- TASK GOAL: Somewhere below are a line with "10 теңге - по" and a later line with "мобильного приложения других банков". Output exactly those lines and all lines between them.

- SUPPLIED DATA:
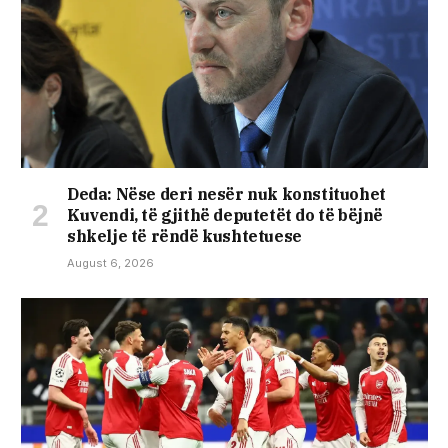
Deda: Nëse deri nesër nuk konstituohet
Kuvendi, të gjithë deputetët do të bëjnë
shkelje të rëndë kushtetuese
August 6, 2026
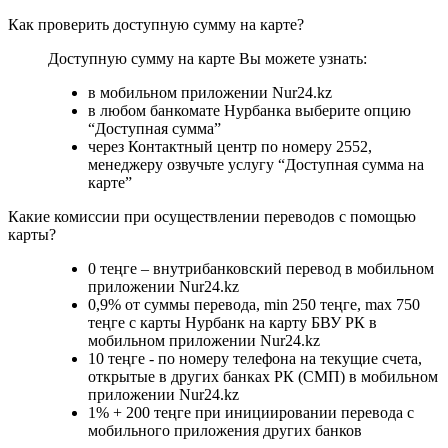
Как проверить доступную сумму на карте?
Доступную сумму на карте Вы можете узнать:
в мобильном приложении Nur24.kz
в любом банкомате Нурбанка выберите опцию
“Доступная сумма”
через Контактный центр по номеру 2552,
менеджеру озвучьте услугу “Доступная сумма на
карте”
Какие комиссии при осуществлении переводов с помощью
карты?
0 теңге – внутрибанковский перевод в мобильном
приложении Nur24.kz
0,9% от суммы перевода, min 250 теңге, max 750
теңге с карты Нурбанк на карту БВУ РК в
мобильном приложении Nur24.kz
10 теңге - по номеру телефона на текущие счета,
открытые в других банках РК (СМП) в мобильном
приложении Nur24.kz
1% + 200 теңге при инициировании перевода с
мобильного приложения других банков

---

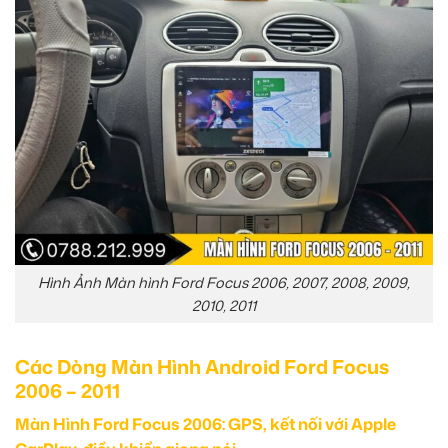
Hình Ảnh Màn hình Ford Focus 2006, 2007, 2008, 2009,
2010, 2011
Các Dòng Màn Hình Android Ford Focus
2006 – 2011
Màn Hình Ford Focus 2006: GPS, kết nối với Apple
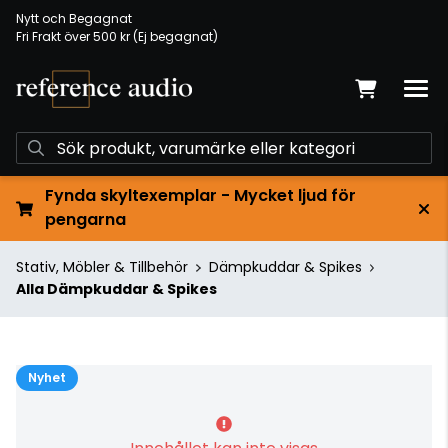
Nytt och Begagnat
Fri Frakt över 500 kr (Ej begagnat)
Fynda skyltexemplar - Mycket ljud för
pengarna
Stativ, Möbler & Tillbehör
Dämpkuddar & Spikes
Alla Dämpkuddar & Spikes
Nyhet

- WRITTEN ANSWER:
10 теңге - по номеру телефона на текущие счета,
открытые в других банках РК (СМП) в мобильном
приложении Nur24.kz
1% + 200 теңге при инициировании перевода с
мобильного приложения других банков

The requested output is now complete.